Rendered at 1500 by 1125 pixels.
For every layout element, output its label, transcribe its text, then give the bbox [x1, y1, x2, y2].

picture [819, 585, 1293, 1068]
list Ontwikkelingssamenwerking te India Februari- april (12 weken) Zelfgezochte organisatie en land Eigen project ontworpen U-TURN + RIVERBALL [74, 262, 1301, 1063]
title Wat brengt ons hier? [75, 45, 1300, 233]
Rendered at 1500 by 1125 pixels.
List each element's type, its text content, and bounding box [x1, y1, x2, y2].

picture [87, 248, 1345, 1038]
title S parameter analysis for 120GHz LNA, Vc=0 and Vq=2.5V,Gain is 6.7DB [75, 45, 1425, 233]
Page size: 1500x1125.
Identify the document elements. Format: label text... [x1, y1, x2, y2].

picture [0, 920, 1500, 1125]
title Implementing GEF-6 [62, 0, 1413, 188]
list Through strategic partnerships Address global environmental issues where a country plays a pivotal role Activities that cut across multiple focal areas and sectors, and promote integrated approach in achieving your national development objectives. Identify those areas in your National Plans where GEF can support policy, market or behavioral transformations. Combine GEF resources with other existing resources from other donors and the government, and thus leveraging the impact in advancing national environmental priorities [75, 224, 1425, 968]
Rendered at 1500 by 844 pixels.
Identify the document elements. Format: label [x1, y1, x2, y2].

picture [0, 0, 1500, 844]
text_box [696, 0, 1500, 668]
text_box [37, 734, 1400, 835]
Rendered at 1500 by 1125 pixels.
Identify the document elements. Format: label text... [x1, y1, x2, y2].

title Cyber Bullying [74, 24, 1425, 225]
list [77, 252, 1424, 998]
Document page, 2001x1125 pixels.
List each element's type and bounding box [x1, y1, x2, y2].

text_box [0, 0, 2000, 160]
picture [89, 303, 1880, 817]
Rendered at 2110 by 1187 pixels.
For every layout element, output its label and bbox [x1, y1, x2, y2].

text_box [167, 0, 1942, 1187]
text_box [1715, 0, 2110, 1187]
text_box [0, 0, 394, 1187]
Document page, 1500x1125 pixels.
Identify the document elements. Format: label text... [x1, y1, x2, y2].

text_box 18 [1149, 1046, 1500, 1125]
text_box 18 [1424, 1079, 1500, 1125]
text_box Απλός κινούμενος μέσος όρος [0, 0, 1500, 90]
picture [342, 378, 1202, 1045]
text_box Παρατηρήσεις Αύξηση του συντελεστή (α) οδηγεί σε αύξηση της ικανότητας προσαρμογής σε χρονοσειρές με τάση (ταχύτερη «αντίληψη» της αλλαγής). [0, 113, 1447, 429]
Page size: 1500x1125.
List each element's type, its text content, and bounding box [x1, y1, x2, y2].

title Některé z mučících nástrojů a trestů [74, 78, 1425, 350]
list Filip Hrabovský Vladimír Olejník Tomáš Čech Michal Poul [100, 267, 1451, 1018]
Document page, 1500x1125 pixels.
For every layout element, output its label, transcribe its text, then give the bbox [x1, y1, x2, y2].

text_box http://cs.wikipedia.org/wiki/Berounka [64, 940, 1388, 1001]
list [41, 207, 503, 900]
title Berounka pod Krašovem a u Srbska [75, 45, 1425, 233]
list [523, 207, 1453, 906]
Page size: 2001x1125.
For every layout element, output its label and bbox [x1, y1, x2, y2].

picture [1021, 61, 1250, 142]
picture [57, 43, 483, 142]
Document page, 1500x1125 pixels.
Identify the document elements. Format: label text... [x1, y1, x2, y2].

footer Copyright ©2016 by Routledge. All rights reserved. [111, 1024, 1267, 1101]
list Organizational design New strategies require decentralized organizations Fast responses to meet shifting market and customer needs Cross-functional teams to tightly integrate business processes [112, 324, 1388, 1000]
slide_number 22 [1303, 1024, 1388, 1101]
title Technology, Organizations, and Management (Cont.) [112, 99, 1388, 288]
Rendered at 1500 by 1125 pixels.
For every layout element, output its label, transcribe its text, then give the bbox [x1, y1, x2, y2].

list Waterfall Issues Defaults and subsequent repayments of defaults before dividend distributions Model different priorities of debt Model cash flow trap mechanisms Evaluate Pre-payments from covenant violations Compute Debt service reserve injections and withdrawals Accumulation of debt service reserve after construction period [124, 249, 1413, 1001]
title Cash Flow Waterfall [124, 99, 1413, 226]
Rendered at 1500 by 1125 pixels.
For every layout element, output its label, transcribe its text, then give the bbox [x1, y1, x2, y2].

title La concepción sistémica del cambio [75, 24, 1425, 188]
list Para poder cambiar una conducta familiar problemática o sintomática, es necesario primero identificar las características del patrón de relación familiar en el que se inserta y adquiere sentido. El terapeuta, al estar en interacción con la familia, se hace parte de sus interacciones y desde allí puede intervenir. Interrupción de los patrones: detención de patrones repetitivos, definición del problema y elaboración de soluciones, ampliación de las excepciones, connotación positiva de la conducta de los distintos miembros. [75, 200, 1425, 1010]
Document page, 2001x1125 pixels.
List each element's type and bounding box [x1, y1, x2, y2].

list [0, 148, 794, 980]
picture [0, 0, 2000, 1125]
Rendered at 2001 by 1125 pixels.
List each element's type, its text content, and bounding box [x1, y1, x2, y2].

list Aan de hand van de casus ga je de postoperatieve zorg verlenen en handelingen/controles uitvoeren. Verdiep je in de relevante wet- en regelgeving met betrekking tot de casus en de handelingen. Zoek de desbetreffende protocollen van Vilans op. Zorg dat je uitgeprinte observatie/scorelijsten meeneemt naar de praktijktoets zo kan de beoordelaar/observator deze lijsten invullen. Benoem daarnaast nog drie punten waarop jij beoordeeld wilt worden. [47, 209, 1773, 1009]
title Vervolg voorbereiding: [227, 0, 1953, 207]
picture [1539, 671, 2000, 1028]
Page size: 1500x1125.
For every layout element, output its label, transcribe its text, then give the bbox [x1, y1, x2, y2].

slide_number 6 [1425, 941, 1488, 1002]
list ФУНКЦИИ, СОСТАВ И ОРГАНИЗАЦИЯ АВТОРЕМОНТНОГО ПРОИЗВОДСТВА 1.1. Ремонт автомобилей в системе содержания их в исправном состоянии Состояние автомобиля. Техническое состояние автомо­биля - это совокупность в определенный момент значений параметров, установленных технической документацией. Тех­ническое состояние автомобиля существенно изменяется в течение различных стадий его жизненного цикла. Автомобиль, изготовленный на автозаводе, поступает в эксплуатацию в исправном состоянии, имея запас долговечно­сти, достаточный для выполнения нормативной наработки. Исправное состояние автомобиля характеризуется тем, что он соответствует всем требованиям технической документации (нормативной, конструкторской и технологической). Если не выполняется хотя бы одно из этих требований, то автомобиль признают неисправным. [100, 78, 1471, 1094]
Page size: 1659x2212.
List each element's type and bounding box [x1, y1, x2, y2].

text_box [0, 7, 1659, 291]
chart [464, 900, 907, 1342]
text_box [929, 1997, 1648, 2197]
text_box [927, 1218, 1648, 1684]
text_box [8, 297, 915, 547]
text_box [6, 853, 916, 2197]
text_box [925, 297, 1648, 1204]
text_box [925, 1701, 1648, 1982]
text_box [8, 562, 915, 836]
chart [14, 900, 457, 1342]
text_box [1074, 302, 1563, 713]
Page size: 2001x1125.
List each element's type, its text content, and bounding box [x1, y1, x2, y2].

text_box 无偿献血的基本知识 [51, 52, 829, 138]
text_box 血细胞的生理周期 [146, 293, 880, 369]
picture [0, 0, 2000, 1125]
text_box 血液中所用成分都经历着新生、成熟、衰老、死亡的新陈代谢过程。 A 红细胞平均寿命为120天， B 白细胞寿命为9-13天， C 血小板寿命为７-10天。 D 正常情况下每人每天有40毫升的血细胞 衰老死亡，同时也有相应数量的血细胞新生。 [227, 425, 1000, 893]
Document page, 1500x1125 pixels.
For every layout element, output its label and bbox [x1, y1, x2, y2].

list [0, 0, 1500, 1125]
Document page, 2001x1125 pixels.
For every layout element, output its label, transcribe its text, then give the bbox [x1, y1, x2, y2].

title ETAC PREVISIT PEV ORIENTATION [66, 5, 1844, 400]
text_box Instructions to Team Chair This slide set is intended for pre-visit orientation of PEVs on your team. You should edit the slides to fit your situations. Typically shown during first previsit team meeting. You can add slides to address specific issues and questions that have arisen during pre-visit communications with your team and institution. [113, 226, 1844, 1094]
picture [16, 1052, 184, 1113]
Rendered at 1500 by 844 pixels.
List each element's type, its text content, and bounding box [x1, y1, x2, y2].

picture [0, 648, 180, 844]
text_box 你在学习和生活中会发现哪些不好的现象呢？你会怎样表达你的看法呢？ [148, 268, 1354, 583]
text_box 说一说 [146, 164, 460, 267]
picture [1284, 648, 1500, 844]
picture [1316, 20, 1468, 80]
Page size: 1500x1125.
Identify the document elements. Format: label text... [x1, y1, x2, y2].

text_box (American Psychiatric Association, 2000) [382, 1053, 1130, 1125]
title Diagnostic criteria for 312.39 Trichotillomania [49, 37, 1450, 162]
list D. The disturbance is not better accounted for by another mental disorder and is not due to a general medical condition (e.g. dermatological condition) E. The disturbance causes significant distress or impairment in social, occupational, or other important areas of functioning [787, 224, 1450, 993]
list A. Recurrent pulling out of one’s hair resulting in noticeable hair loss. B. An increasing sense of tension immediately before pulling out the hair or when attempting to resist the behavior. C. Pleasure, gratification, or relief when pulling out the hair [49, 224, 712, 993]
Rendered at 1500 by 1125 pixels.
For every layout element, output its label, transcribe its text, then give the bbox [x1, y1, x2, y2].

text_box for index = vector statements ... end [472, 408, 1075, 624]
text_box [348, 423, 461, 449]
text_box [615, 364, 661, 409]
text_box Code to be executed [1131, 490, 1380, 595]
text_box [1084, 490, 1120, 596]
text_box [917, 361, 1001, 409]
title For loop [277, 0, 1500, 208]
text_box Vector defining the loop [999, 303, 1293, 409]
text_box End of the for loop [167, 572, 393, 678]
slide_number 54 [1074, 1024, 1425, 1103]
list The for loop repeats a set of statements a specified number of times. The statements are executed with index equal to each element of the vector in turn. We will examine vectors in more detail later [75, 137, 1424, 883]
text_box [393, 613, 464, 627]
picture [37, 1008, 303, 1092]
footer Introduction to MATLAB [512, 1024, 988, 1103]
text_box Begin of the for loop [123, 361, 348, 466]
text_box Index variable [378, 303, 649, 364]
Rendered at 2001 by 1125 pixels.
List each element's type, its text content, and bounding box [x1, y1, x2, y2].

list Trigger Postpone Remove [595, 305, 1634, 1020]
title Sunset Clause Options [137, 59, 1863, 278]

» **Exercise brief**
Reproduce the entries above exactly, but only the lines between the line holding "list [77, 252, 1424, 998]" and the line holding "Rendered at 2110 by 1187 pixels.", inclusive.

» **Output for this task**
list [77, 252, 1424, 998]
Document page, 2001x1125 pixels.
List each element's type and bounding box [x1, y1, x2, y2].

text_box [0, 0, 2000, 160]
picture [89, 303, 1880, 817]
Rendered at 2110 by 1187 pixels.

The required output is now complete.